Машины на Малеконе не задерживаются, но на этот раз одна тормозит и останавливается рядом с тобой.

– Не хочешь прокатиться? – Голос самый обычный, без всякого акцента. Но что-то в нем заставляет тебя насторожиться и помедлить с ответом. Мужчина пристально смотрит на тебя через окошко. Его пышные усы, похоже, призваны компенсировать скудную растительность вокруг лысины.

– Тебе не нравится кататься?

– Может, и нравится. Смотря как.

– А на что смотреть-то? – В голосе нарастает раздражение.

– А на то, далеко ли поедем.

– Хватит хрень разводить. Сколько? – Голос становится хамски грубым.

– Пятьдесят.

Мужчина высовывает голову в окошко, и ты смотришь ему прямо в глаза, мутные и красные.

– А кто ты есть? Мадонна? – Слова плевками вылетают у него изо рта. – Дерьмовая кубинская шлюшка с такой дерьмовой задницей, как у тебя, и двух долларов не стоит. – Из окошка летит брань, несет перегаром.
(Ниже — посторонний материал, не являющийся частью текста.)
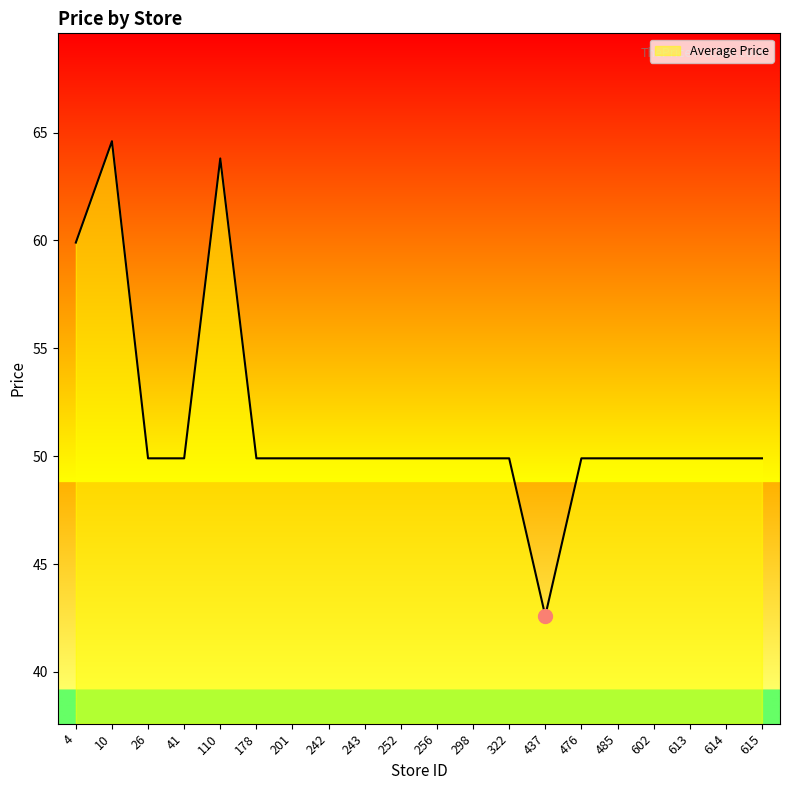

What is the average value?

51.5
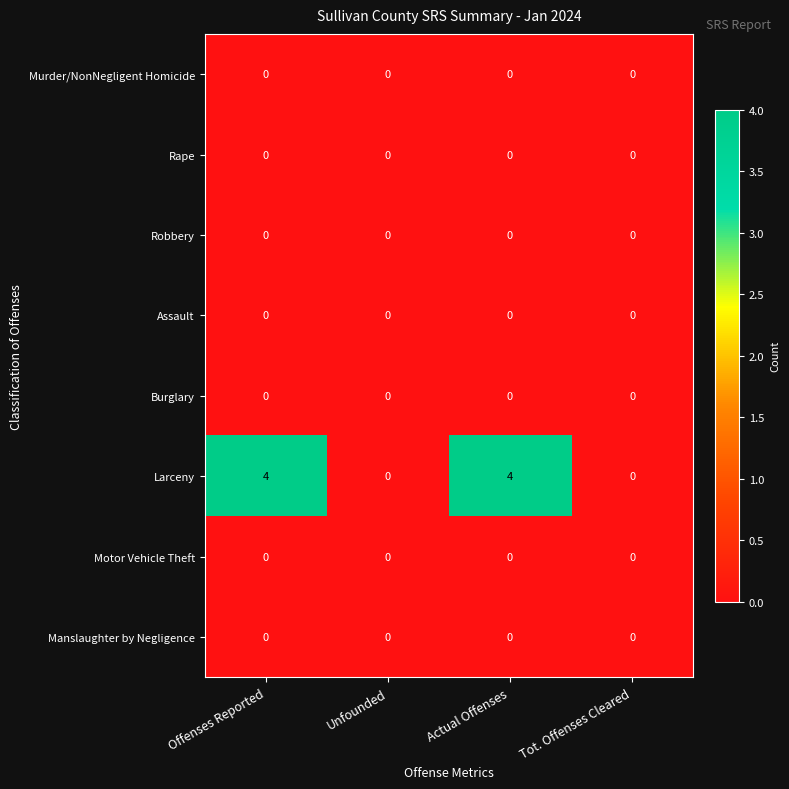

Which series has the largest total across all categories?

Larceny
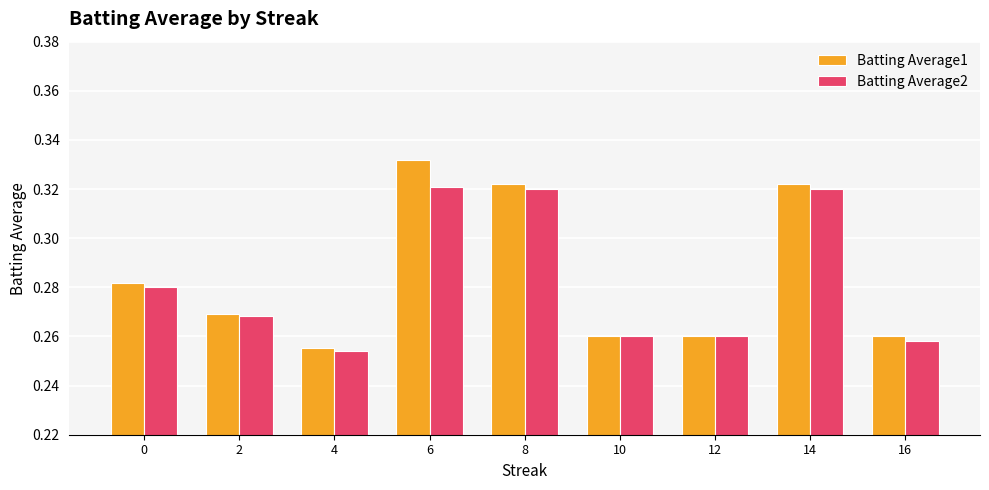

What is the sum of all Batting Average2 values?

2.5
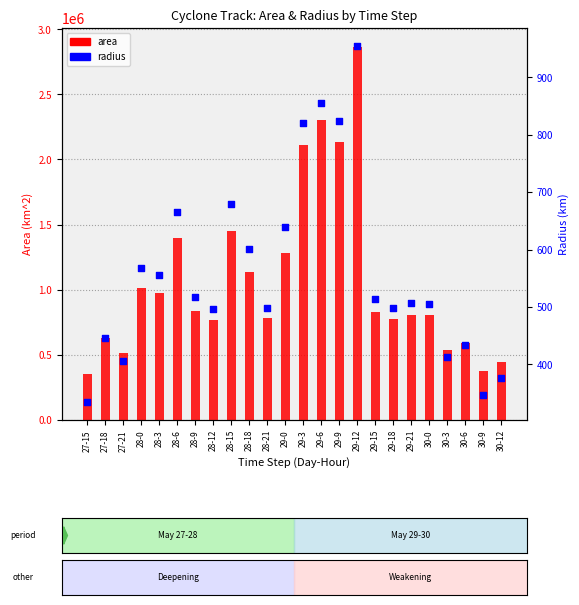

Which series has the largest total across all categories?

area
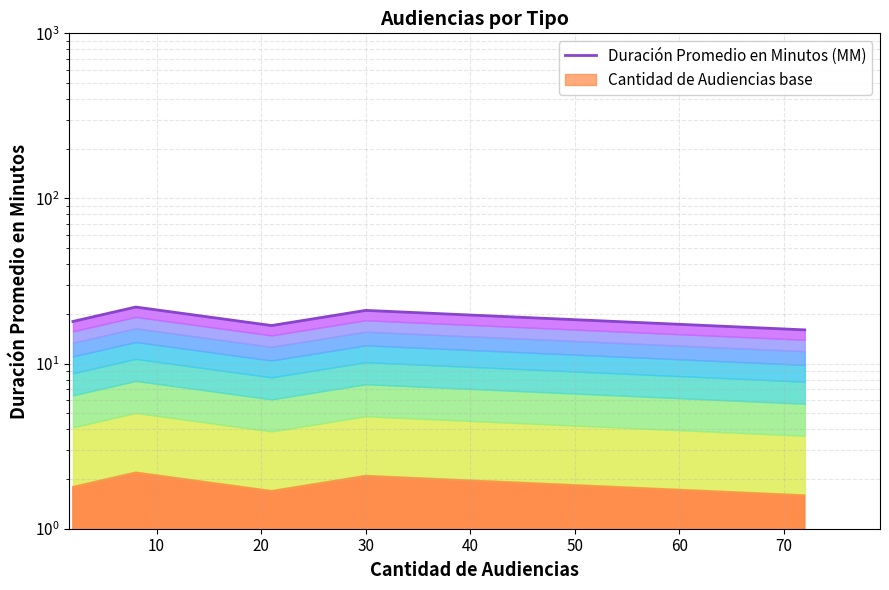

Count the number of categories in the chart.

5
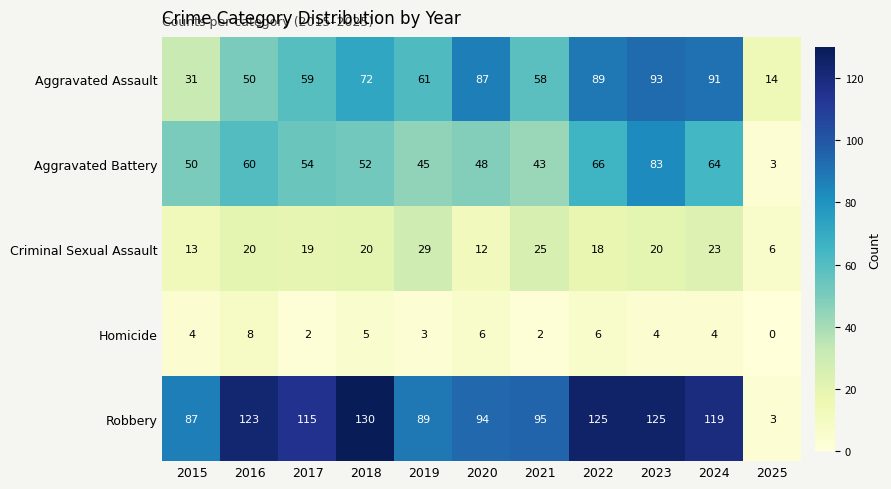

The Aggravated Battery series shows 54 at 2017. True or false?

True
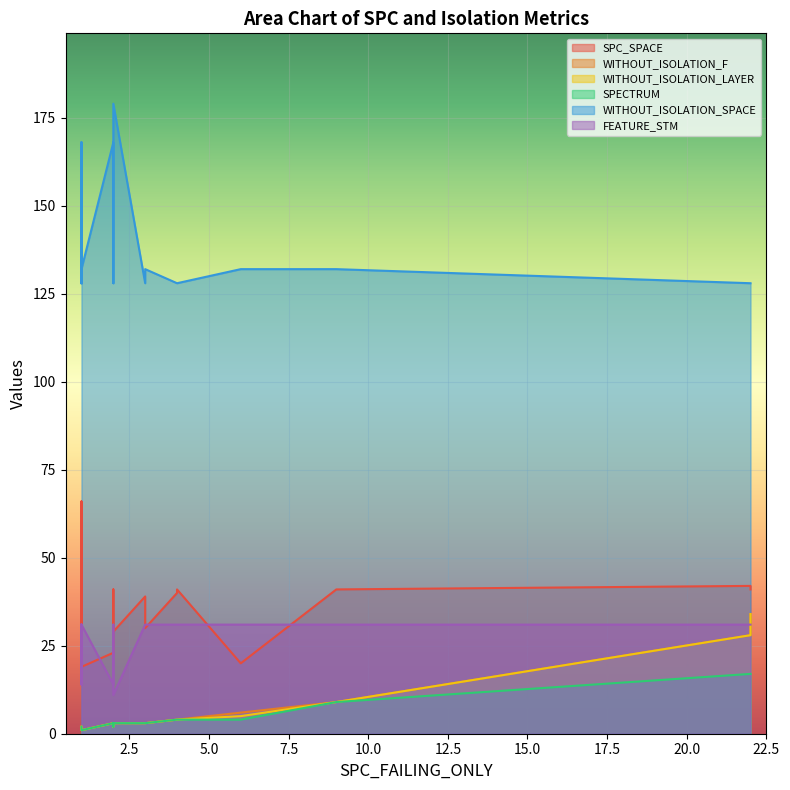

How many data points in WITHOUT_ISOLATION_LAYER are less than 3?

6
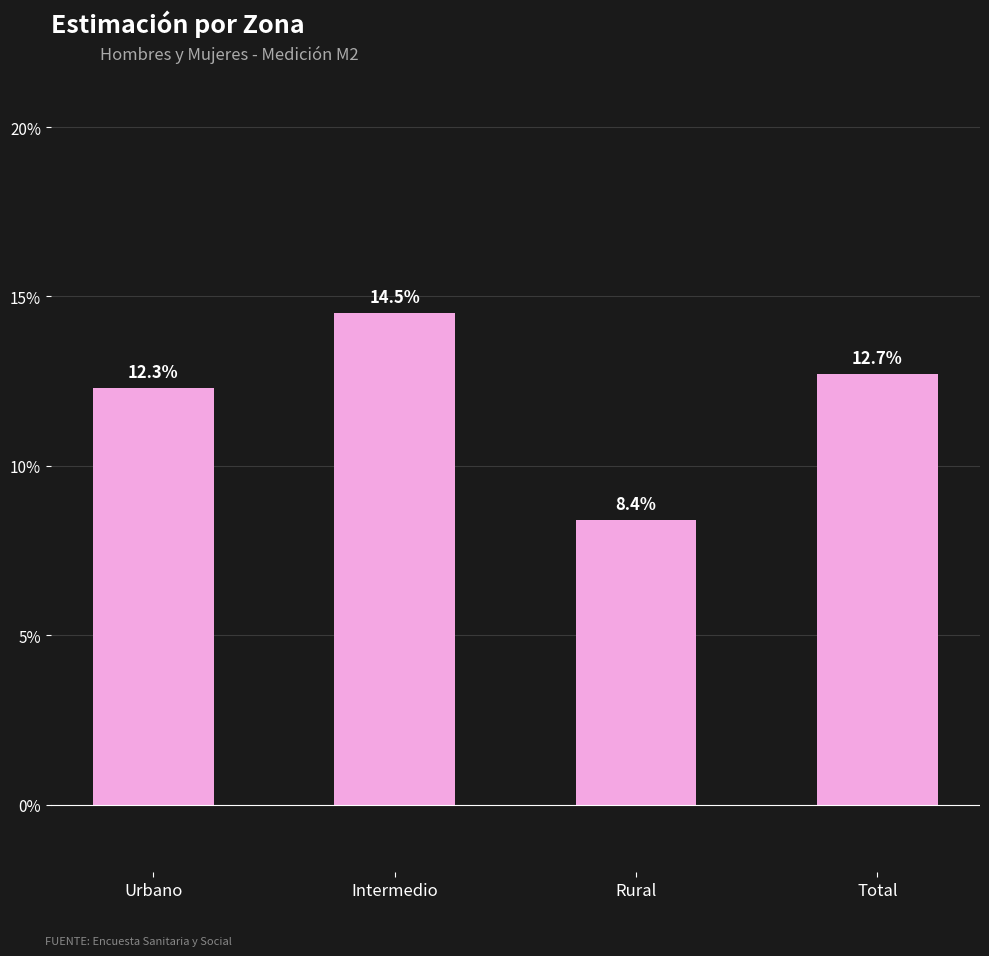

Rank the categories by value from highest to lowest.

Intermedio, Total, Urbano, Rural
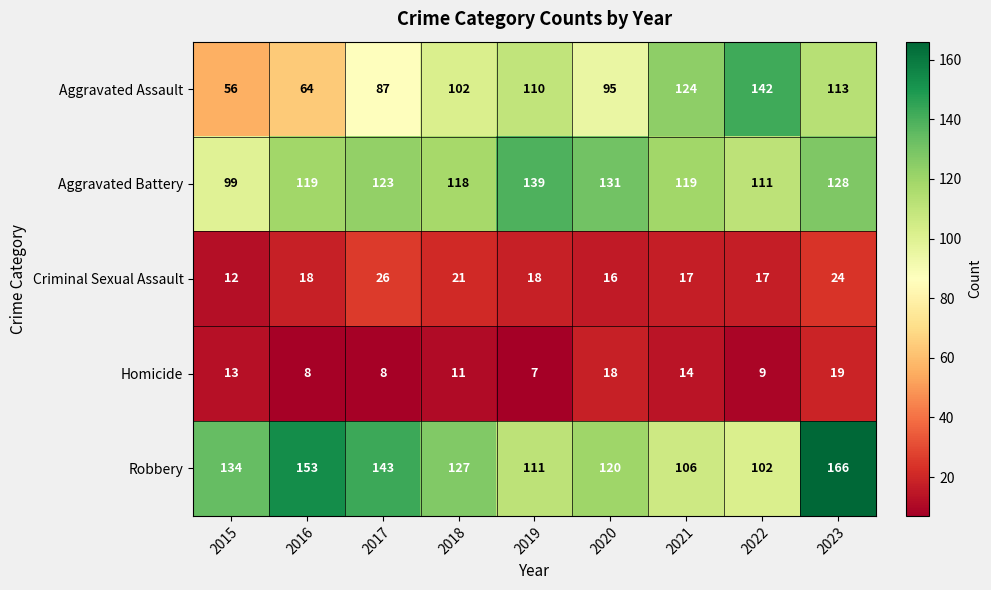

Which series has the largest total across all categories?

Robbery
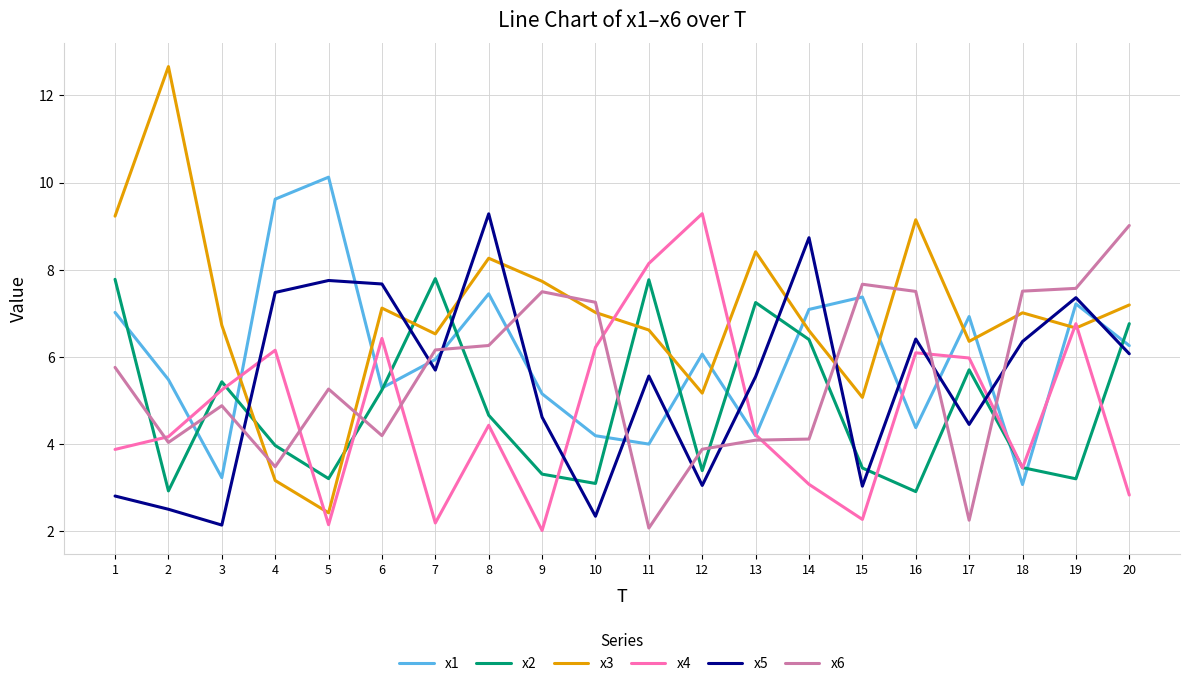

Where does the x6 series first go above 5?

1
– А сам ты, паразит, кто? Рэмбо? – отвечаешь ты и наливаешься яростью.

Мужчина пытается открыть дверцу, ты отступаешь и замахиваешься на него сумкой. Он убавляет пыл, мотор ревет, и машина срывается с места.

– Пьяная сволочь, твою мать!.. – кричишь ты ему вдогонку.

В полицейском участке Кэмела заперли в каморке без окон и почти без воздуха. Он мечется там, как загнанный зверь. У него отобрали часы, пояс, бумажник, кожаные браслеты, цепь с распятием и ожерелье Чанго.

– Глядите-ка, белый, а негритянскими цацками увешан, – сказал полицейский, снявший с него амулеты.